We would tell her this, when she strode into the square or ate at Tom’s disheveled diner, haughty and dragging behind her a cloak of fur. This was only one of her mother’s possessions, which decorated her bedroom and figure. 

“She is much too young to wear such things.” expressed many who saw her pearls, heavy eyeliner, and silk scarves. You would agree, as she was a ripe fourteen, and the tenderness of her age revealed itself in her unnatural posture and peculiar habits. Her fingernails were always painted a vibrant crimson, but the polish smudged and stained the surrounding skin. 

“It was faster that way,” she explained, cross-legged on the pool table of the local pub. When she spoke of her plans to abandon our lifeless conduct, she frowned, and in all honesty I felt compelled to lift her royal train from the muddy floors and follow her out the door. Hollywood’s stars and LIFE catalogs were her beloved, to which she would compare herself to. She took any chance to speak of her “big nose” and “limp hair,” and would conceal whatever seemingly unfavorable qualities of hers with a variety of methods and products. Her defining feature troubled her the most, a stark dot of a mole just between her eyebrows. Deeming it “out of fashion,” she would bury it beneath powder. 

“It isn’t even in its proper place,” she says, so she may redraw it by her upper lip and appear more “French”. 

“I need an adventure.” she would say.
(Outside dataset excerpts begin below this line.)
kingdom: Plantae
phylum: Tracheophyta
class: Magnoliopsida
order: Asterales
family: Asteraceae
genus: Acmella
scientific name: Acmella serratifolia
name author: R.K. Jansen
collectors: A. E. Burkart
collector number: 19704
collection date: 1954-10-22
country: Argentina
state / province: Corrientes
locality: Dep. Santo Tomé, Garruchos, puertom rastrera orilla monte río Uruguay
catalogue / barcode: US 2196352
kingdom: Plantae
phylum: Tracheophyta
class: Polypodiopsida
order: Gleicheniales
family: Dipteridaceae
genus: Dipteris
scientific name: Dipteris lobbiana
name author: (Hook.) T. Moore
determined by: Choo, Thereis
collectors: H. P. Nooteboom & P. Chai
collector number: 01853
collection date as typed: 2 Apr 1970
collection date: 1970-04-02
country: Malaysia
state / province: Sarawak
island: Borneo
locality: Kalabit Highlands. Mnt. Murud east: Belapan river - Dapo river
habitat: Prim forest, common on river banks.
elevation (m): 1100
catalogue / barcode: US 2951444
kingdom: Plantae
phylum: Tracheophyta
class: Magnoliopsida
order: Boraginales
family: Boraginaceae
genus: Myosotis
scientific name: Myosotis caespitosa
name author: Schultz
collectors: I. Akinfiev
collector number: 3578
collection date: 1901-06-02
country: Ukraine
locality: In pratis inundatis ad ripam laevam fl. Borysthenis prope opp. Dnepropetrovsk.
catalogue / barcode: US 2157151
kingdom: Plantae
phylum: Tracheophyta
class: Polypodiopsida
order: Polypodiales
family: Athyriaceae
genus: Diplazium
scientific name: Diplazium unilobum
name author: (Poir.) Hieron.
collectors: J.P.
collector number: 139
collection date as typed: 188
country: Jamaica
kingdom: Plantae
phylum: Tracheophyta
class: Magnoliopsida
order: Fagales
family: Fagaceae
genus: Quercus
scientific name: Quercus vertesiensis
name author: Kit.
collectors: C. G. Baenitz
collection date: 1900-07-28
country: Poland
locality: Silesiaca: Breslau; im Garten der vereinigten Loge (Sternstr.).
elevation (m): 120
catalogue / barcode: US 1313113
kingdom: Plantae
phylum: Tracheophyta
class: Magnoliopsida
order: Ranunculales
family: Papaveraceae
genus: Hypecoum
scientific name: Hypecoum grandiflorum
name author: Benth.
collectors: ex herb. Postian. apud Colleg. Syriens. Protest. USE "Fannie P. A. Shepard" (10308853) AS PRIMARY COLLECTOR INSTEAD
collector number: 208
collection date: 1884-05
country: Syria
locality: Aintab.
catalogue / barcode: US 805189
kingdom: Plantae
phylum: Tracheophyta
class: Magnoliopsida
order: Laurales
And, you could argue she had adventured enough, roaming free about the town without restriction (without supervision). But that was the defining difference between adventure and independence, she would claim. For she had the latter, an abundance of it, but she had not, in her words, “known anything new her whole life.” 

And so it was no surprise when news of her departure had arrived, in the form of shameless gossip (one way to pass the time) from a desperate woman in the post office. The story circulated, and within a matter of days the entire population of Hill City (which was not an impressive number, mind you) had heard of the circumstances. Equally expected was her father’s disinterest, for Diane was the turbulent child of an alcoholic loafer, who’s drinking habits (and therefore, disregard) has steepened exponentially since the death of his wife. He had not noticed she had left until the fridge grew empty and the laundry accumulated. 

A week had passed before a much more startling scrap of news made its way to Hill City, this time delivered by a stout, hard-nosed police officer. He mentioned the description of a girl, odd and extravagant, dressed from head to toe in fine coats and jewelry, wanted for crime. You might take a wild guess at who was the culprit. Still, when he explained that she had robbed, at gunpoint, a poor salesman of his car at a gas station just four miles west, we said nothing. We knew it was her, her and her father’s revolver. But we remained silent, played dumb, shook our heads, scratched our scalps, and shrugged our shoulders. Eventually, the officer, defeated, left. 

“Perhaps she finds what she is looking for out there,” said Wanda, a hairdresser, later that evening, and the pub crowd opposite her nodded in agreement. You would think she meant fame, fortune, and a lifetime of self-discovery.